### Try it
Exactly as written, return every line of the data below apart from the pictures.

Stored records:
..........
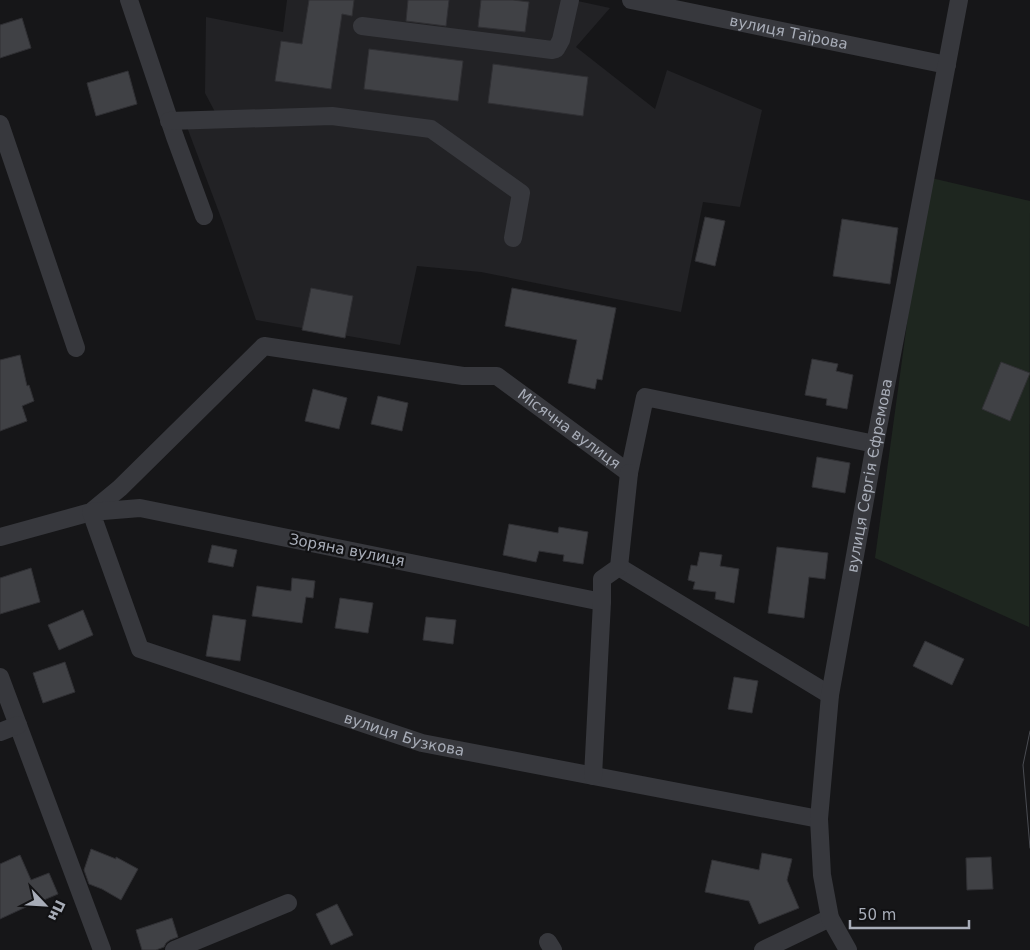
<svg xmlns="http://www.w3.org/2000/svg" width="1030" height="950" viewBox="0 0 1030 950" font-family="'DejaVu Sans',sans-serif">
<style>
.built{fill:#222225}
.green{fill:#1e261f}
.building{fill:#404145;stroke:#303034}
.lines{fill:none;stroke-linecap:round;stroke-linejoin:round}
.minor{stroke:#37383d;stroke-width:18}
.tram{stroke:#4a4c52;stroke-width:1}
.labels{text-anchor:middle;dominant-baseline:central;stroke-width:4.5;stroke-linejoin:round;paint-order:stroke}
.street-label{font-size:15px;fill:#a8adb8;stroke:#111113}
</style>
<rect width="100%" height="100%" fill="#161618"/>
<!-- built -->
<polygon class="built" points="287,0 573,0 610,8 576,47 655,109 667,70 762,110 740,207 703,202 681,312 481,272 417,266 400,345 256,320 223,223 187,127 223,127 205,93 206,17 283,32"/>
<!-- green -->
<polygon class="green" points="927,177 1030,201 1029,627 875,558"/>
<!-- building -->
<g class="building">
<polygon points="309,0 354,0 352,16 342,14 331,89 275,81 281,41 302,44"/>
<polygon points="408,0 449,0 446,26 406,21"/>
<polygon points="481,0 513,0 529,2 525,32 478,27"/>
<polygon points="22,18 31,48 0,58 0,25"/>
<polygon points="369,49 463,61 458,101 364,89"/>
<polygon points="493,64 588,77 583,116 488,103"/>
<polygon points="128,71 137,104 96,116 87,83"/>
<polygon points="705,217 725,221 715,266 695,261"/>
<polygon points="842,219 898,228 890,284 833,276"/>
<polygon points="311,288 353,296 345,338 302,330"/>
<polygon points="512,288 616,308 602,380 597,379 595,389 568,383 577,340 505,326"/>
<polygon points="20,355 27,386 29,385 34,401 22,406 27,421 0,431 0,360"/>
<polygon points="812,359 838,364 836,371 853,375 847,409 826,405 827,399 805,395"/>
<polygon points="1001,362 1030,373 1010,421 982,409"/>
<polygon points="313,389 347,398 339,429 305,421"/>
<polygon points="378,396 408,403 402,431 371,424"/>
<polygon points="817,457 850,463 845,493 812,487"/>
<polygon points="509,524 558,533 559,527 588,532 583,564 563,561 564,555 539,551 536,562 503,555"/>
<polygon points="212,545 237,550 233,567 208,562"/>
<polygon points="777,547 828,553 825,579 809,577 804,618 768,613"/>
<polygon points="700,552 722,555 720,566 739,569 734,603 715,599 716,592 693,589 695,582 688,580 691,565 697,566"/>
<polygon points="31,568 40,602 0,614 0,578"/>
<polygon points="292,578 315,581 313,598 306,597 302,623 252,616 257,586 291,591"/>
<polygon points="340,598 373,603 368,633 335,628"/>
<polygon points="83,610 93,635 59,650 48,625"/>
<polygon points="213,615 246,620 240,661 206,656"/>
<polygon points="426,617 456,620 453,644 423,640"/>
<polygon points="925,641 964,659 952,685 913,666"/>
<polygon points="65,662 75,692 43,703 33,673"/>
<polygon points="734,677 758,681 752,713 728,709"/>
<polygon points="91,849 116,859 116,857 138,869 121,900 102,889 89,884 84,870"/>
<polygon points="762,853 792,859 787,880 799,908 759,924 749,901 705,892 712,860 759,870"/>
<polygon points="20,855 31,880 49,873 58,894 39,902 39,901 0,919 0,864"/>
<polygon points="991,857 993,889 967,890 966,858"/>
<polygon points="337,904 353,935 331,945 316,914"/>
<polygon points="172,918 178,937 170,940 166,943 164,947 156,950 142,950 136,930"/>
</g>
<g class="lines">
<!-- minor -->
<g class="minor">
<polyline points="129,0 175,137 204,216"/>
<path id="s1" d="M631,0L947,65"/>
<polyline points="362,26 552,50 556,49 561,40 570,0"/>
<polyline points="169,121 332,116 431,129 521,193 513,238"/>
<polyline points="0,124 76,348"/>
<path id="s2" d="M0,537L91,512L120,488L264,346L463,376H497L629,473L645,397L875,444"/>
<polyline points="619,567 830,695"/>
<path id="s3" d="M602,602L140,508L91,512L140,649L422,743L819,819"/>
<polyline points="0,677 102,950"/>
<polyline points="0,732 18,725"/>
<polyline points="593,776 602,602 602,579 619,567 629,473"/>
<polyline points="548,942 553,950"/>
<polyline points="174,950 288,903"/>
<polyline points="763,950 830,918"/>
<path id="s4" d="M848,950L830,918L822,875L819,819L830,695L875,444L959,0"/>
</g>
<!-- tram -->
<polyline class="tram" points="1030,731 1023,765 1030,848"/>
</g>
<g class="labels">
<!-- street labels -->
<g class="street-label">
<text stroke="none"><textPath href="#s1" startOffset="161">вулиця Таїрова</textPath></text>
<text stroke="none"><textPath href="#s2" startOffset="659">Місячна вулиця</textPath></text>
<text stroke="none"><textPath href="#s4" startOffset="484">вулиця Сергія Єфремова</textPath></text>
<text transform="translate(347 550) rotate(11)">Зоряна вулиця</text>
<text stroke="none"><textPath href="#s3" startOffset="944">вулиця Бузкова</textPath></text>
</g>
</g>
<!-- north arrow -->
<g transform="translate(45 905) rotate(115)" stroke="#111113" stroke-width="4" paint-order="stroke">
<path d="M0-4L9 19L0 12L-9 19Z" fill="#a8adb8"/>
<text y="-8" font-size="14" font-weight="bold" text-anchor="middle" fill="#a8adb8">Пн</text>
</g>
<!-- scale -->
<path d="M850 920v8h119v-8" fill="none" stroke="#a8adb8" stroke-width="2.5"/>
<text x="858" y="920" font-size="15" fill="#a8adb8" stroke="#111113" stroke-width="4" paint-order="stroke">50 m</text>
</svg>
..........
### Written response
<svg xmlns="http://www.w3.org/2000/svg" width="1030" height="950" viewBox="0 0 1030 950" font-family="'DejaVu Sans',sans-serif">
<style>
.built{fill:#222225}
.green{fill:#1e261f}
.building{fill:#404145;stroke:#303034}
.lines{fill:none;stroke-linecap:round;stroke-linejoin:round}
.minor{stroke:#37383d;stroke-width:18}
.tram{stroke:#4a4c52;stroke-width:1}
.labels{text-anchor:middle;dominant-baseline:central;stroke-width:4.5;stroke-linejoin:round;paint-order:stroke}
.street-label{font-size:15px;fill:#a8adb8;stroke:#111113}
</style>
<rect width="100%" height="100%" fill="#161618"/>
<!-- built -->
<polygon class="built" points="287,0 573,0 610,8 576,47 655,109 667,70 762,110 740,207 703,202 681,312 481,272 417,266 400,345 256,320 223,223 187,127 223,127 205,93 206,17 283,32"/>
<!-- green -->
<polygon class="green" points="927,177 1030,201 1029,627 875,558"/>
<!-- building -->
<g class="building">
<polygon points="309,0 354,0 352,16 342,14 331,89 275,81 281,41 302,44"/>
<polygon points="408,0 449,0 446,26 406,21"/>
<polygon points="481,0 513,0 529,2 525,32 478,27"/>
<polygon points="22,18 31,48 0,58 0,25"/>
<polygon points="369,49 463,61 458,101 364,89"/>
<polygon points="493,64 588,77 583,116 488,103"/>
<polygon points="128,71 137,104 96,116 87,83"/>
<polygon points="705,217 725,221 715,266 695,261"/>
<polygon points="842,219 898,228 890,284 833,276"/>
<polygon points="311,288 353,296 345,338 302,330"/>
<polygon points="512,288 616,308 602,380 597,379 595,389 568,383 577,340 505,326"/>
<polygon points="20,355 27,386 29,385 34,401 22,406 27,421 0,431 0,360"/>
<polygon points="812,359 838,364 836,371 853,375 847,409 826,405 827,399 805,395"/>
<polygon points="1001,362 1030,373 1010,421 982,409"/>
<polygon points="313,389 347,398 339,429 305,421"/>
<polygon points="378,396 408,403 402,431 371,424"/>
<polygon points="817,457 850,463 845,493 812,487"/>
<polygon points="509,524 558,533 559,527 588,532 583,564 563,561 564,555 539,551 536,562 503,555"/>
<polygon points="212,545 237,550 233,567 208,562"/>
<polygon points="777,547 828,553 825,579 809,577 804,618 768,613"/>
<polygon points="700,552 722,555 720,566 739,569 734,603 715,599 716,592 693,589 695,582 688,580 691,565 697,566"/>
<polygon points="31,568 40,602 0,614 0,578"/>
<polygon points="292,578 315,581 313,598 306,597 302,623 252,616 257,586 291,591"/>
<polygon points="340,598 373,603 368,633 335,628"/>
<polygon points="83,610 93,635 59,650 48,625"/>
<polygon points="213,615 246,620 240,661 206,656"/>
<polygon points="426,617 456,620 453,644 423,640"/>
<polygon points="925,641 964,659 952,685 913,666"/>
<polygon points="65,662 75,692 43,703 33,673"/>
<polygon points="734,677 758,681 752,713 728,709"/>
<polygon points="91,849 116,859 116,857 138,869 121,900 102,889 89,884 84,870"/>
<polygon points="762,853 792,859 787,880 799,908 759,924 749,901 705,892 712,860 759,870"/>
<polygon points="20,855 31,880 49,873 58,894 39,902 39,901 0,919 0,864"/>
<polygon points="991,857 993,889 967,890 966,858"/>
<polygon points="337,904 353,935 331,945 316,914"/>
<polygon points="172,918 178,937 170,940 166,943 164,947 156,950 142,950 136,930"/>
</g>
<g class="lines">
<!-- minor -->
<g class="minor">
<polyline points="129,0 175,137 204,216"/>
<path id="s1" d="M631,0L947,65"/>
<polyline points="362,26 552,50 556,49 561,40 570,0"/>
<polyline points="169,121 332,116 431,129 521,193 513,238"/>
<polyline points="0,124 76,348"/>
<path id="s2" d="M0,537L91,512L120,488L264,346L463,376H497L629,473L645,397L875,444"/>
<polyline points="619,567 830,695"/>
<path id="s3" d="M602,602L140,508L91,512L140,649L422,743L819,819"/>
<polyline points="0,677 102,950"/>
<polyline points="0,732 18,725"/>
<polyline points="593,776 602,602 602,579 619,567 629,473"/>
<polyline points="548,942 553,950"/>
<polyline points="174,950 288,903"/>
<polyline points="763,950 830,918"/>
<path id="s4" d="M848,950L830,918L822,875L819,819L830,695L875,444L959,0"/>
</g>
<!-- tram -->
<polyline class="tram" points="1030,731 1023,765 1030,848"/>
</g>
<g class="labels">
<!-- street labels -->
<g class="street-label">
<text stroke="none"><textPath href="#s1" startOffset="161">вулиця Таїрова</textPath></text>
<text stroke="none"><textPath href="#s2" startOffset="659">Місячна вулиця</textPath></text>
<text stroke="none"><textPath href="#s4" startOffset="484">вулиця Сергія Єфремова</textPath></text>
<text transform="translate(347 550) rotate(11)">Зоряна вулиця</text>
<text stroke="none"><textPath href="#s3" startOffset="944">вулиця Бузкова</textPath></text>
</g>
</g>
<!-- north arrow -->
<g transform="translate(45 905) rotate(115)" stroke="#111113" stroke-width="4" paint-order="stroke">
<path d="M0-4L9 19L0 12L-9 19Z" fill="#a8adb8"/>
<text y="-8" font-size="14" font-weight="bold" text-anchor="middle" fill="#a8adb8">Пн</text>
</g>
<!-- scale -->
<path d="M850 920v8h119v-8" fill="none" stroke="#a8adb8" stroke-width="2.5"/>
<text x="858" y="920" font-size="15" fill="#a8adb8" stroke="#111113" stroke-width="4" paint-order="stroke">50 m</text>
</svg>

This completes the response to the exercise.